» INPUT RECORDS:

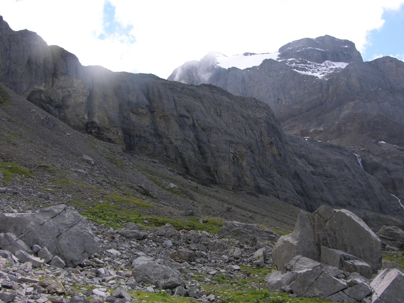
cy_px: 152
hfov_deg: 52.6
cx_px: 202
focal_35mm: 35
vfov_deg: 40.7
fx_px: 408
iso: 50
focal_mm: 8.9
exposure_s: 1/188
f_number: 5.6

==

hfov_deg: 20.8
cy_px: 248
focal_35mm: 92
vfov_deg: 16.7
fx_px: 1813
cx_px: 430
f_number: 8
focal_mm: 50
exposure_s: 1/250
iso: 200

...

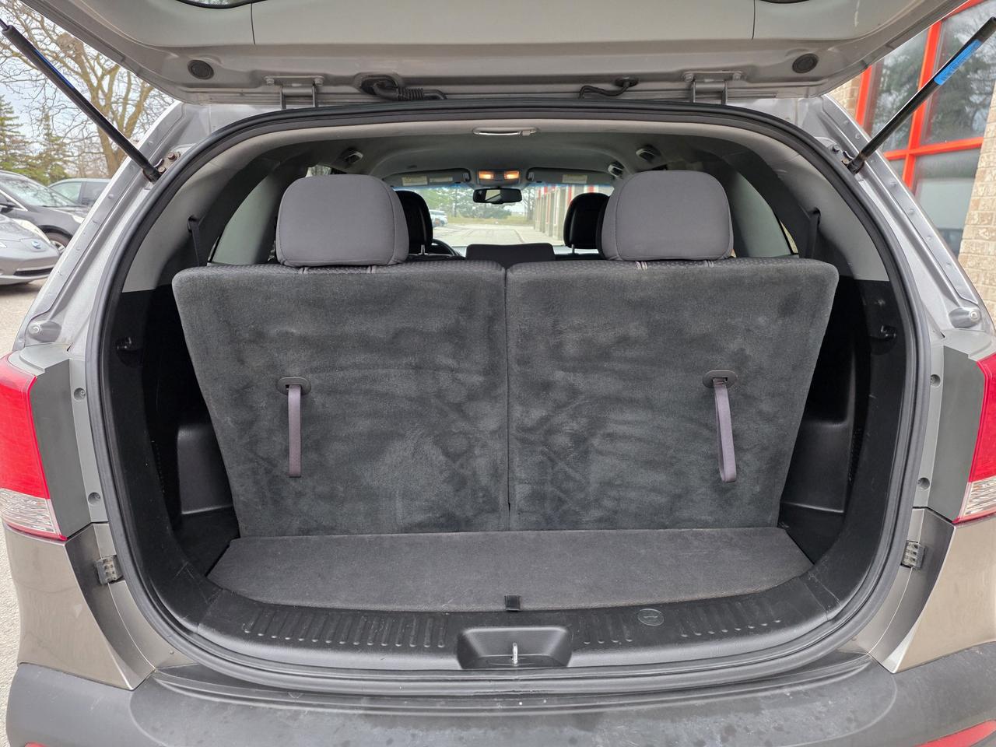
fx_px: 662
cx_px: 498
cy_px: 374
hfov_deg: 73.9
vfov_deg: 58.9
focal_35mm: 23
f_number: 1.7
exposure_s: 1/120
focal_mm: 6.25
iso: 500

» WHAT TO DO: Return the span of lines in the data above that opens at the line with "hfov_deg: 52.6" and closes at the line with "f_number: 5.6", exactly, ends included, nothing else.

» WRITTEN REPLY:
hfov_deg: 52.6
cx_px: 202
focal_35mm: 35
vfov_deg: 40.7
fx_px: 408
iso: 50
focal_mm: 8.9
exposure_s: 1/188
f_number: 5.6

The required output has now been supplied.